Repository Access Policy

In this section, we will delve into Repository Access Policies in AWS ECR, a powerful feature that allows you to finely control which users or services can interact with the Docker images in your repository. Unlike Identity-based IAM policies, a Repository Policy is a Resource-based policy directly attached to a specific ECR repository.

This enables you to define access permissions (e.g., who can pull or push images) directly at the repository level, adding an additional layer of security and more granular access control.

Objectives of this section

• Understand the role and importance of ECR Repository Policy.
• Clearly differentiate between IAM Identity-based policies and ECR Repository policies.
• Configure a Repository Policy to restrict or grant access.
• Apply the policy to enhance the security of your Docker images.

Repository Policy Concept and Distinction from IAM Policies

To better understand Repository Policies, it’s crucial to differentiate them from IAM Identity-based policies:

• IAM Identity-based Policies:

  • Attached to an IAM Principal (IAM user, group, or role).
  • Determine what actions that Principal is allowed to perform on which resources.
  • Example: An IAM policy might allow a specific user to perform the ecr:PutImage action on all ECR repositories in the account.

• ECR Repository Policies (Resource-based Policies):

  • Attached directly to a specific resource (in this case, an ECR repository).
  • Determine which Principals are allowed to perform what actions on that specific resource itself.
  • Example: A Repository policy might allow an IAM role from another AWS account to access this particular repository.

Permission Evaluation Principle (“AND” Logic):

For a Principal to perform an action on an ECR repository, the action must be permitted by both policies:

1. The Principal’s IAM (Identity-based) policy must allow the action.
2. The ECR Repository’s (Resource-based) policy must allow the action for that Principal.

If either policy explicitly denies (Effect: Deny) the action, then the action will be denied, regardless of whether the other policy allows it.

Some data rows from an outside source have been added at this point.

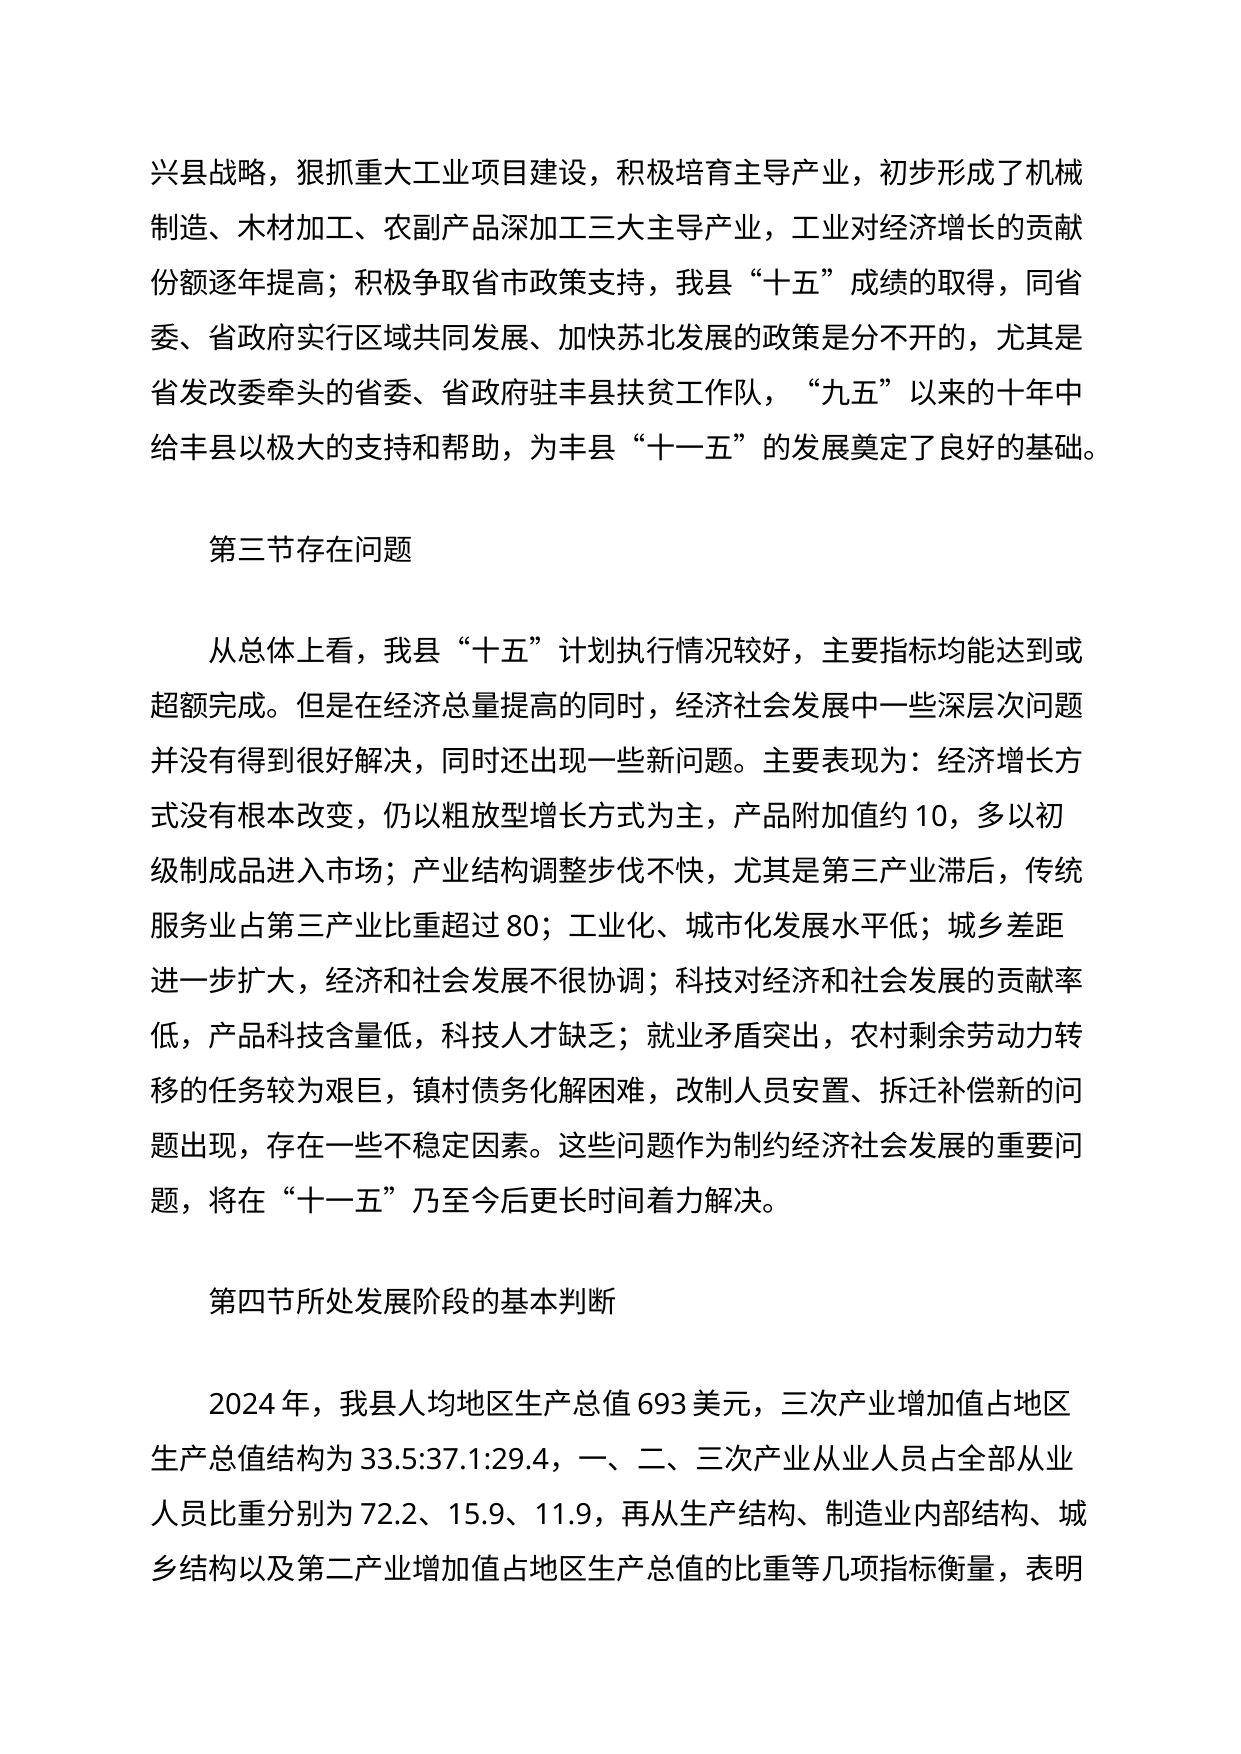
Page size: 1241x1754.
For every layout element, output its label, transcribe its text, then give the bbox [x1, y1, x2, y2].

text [150, 1381, 1090, 1588]
text 从总体上看，我县“十五”计划执行情况较好，主要指标均能达到或超额完成。但是在经济总量提高的同时，经济社会发展中一些深层次问题并没有得到很好解决，同时还出现一些新问题。主要表现为：经济增长方式没有根本改变，仍以粗放型增长方式为主，产品附加值约10，多以初级制成品进入市场；产业结构调整步伐不快，尤其是第三产业滞后，传统服务业占第三产业比重超过80；工业化、城市化发展水平低；城乡差距进一步扩大，经济和社会发展不很协调；科技对经济和社会发展的贡献率低，产品科技含量低，科技人才缺乏；就业矛盾突出，农村剩余劳动力转移的任务较为艰巨，镇村债务化解困难，改制人员安置、拆迁补偿新的问题出现，存在一些不稳定因素。这些问题作为制约经济社会发展的重要问题，将在“十一五”乃至今后更长时间着力解决。 [150, 628, 1090, 1219]
text 第三节存在问题 [150, 526, 1090, 568]
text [150, 150, 1090, 467]
text 第四节所处发展阶段的基本判断 [150, 1279, 1090, 1321]
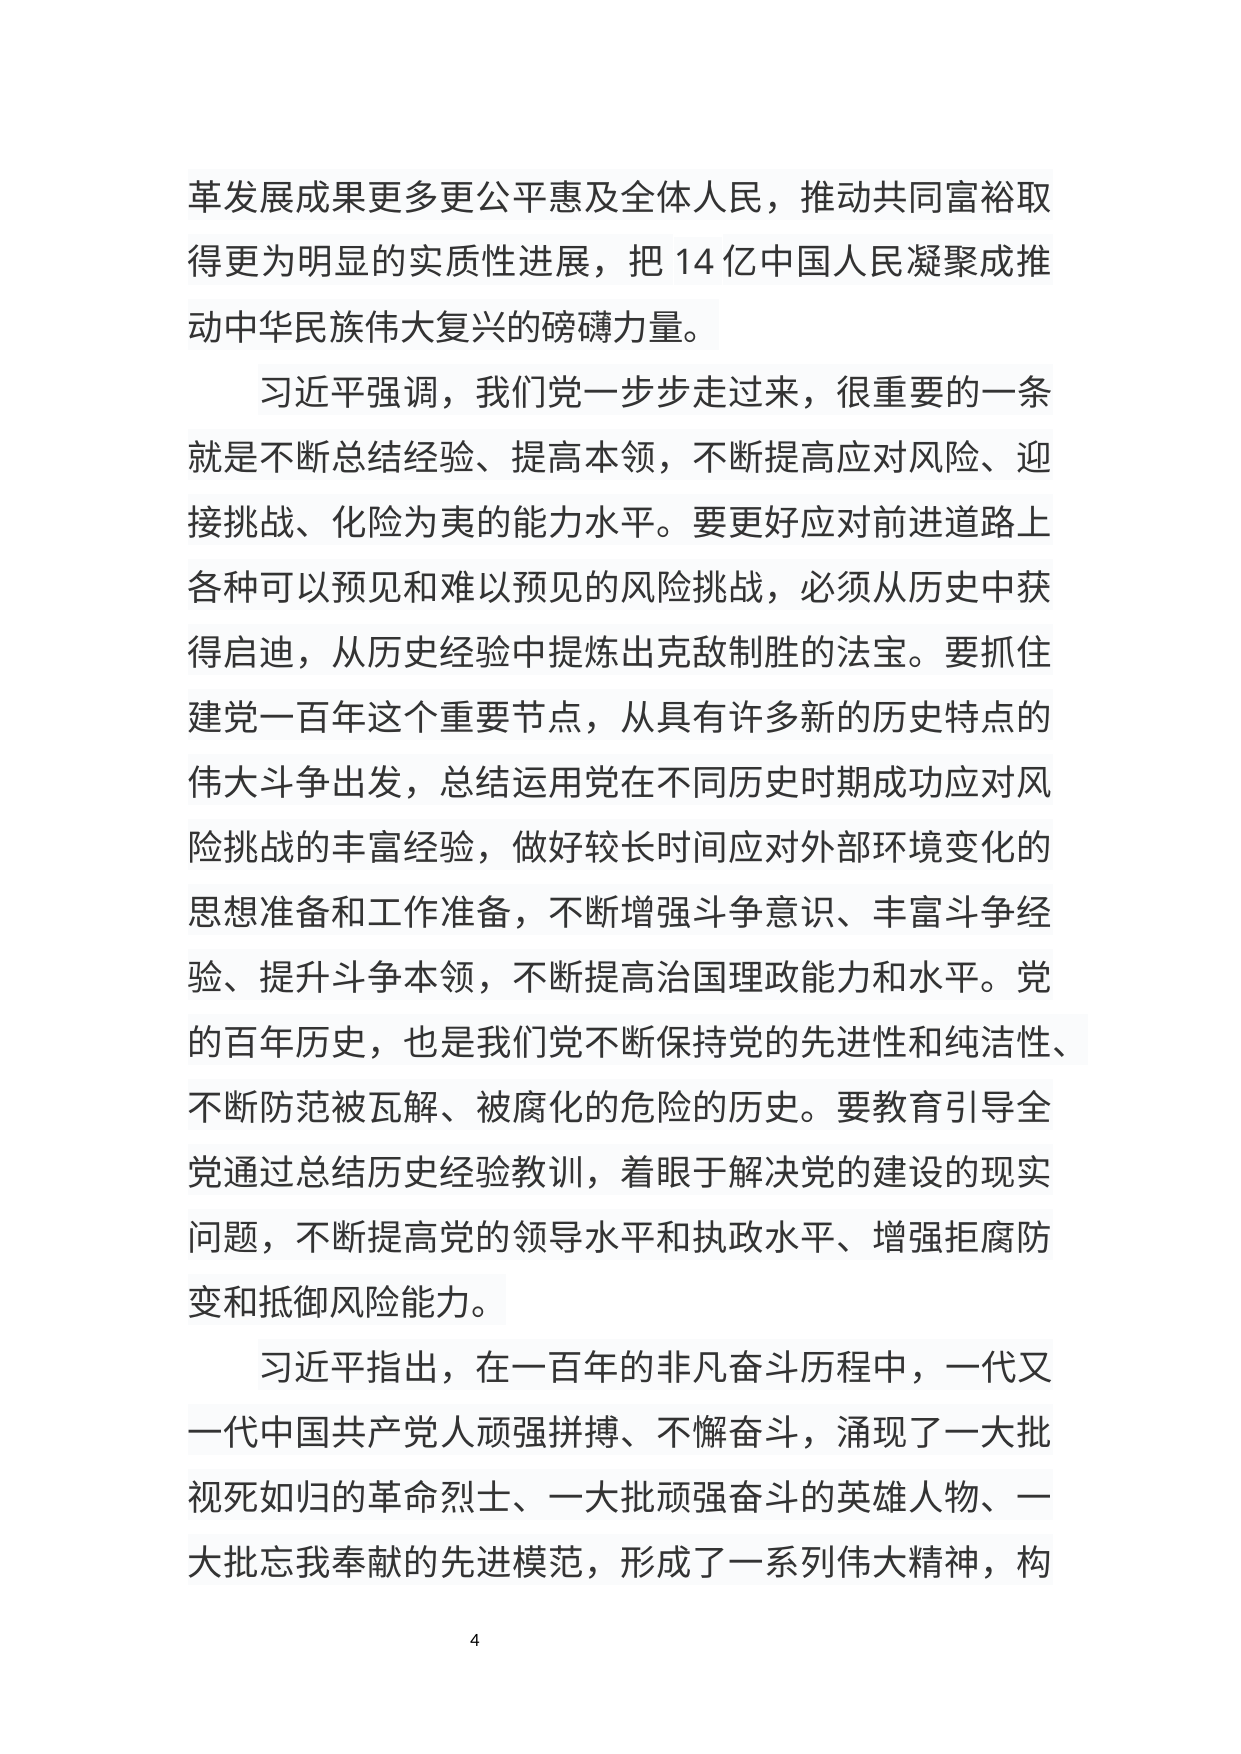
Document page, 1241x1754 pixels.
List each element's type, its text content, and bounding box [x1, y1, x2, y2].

This combination provides greater flexibility and detailed control, especially useful in cases such as:

• Granting cross-account access.
• Controlling access for a large number of Principals based on resource attributes.

To learn more about the differences between policy types in AWS, you can refer to the official AWS documentation:

• Private repository policies in Amazon ECR - Repository policies vs IAM policies
• Identity-based policies and resource-based policies - AWS IAM User Guide

Configuring Repository Policy

We will configure a Repository Policy for the fcj-workshop-app repository to demonstrate how to control access. The example below will grant the fcj-ecr-ci-cd-user IAM user (which we created earlier) permissions to push and pull images from this repository.

1. Access the ECR service:

   • In the search bar, type “ECR” and select Elastic Container Registry.

     

2. Select Repository:

   • In the ECR dashboard, click Repositories in the left navigation pane.
   • Find and click on your repository named fcj-workshop-app.

3. Edit Repository Policy:

   • On the fcj-workshop-app repository details page, click the Permissions tab.
   • Click the Edit repository policy button.

   

4. Paste the Adjusted JSON Policy:

   • A JSON editor will appear. Clear any existing content and paste the following secure JSON policy into it:

   {
     "Version": "2008-10-17",
     "Statement": [
       {
         "Sid": "AllowPushPullFromCICDUser",
         "Effect": "Allow",
         "Principal": {
           "AWS": "arn:aws:iam::<YOUR_AWS_ACCOUNT_ID>:user/fcj-ecr-ci-cd-user"
         },
         "Action": [
           "ecr:GetDownloadUrlForLayer",
           "ecr:BatchGetImage",
           "ecr:BatchCheckLayerAvailability",
           "ecr:PutImage",
           "ecr:InitiateLayerUpload",
           "ecr:UploadLayerPart",
           "ecr:CompleteLayerUpload"
         ]
       }
     ]
   }
   

   Replace <YOUR_AWS_ACCOUNT_ID> with your AWS Account ID. You can find your AWS Account ID by clicking on your account name in the upper right corner of the AWS Management Console.

   

5. Save policy and result:

   

Repository Policy Explanation

• Sid: "AllowPushPullFromCICDUser" Grants the IAM user fcj-ecr-ci-cd-user the necessary actions to pull and push Docker images:
  • ecr:GetDownloadUrlForLayer: Retrieves the URL to download an image layer.
  • ecr:BatchGetImage: Retrieves metadata and configuration for multiple images.
  • ecr:BatchCheckLayerAvailability: Checks if image layers are available in the repository.
  • ecr:PutImage: Pushes an image manifest to the repository.
  • ecr:InitiateLayerUpload: Initiates the upload process for an image layer.
  • ecr:UploadLayerPart: Uploads a part of an image layer.
  • ecr:CompleteLayerUpload: Completes the image layer upload process.

You have successfully configured the Repository Access Policy for your ECR repository securely. This policy will enhance security by providing tighter control over access to your Docker images.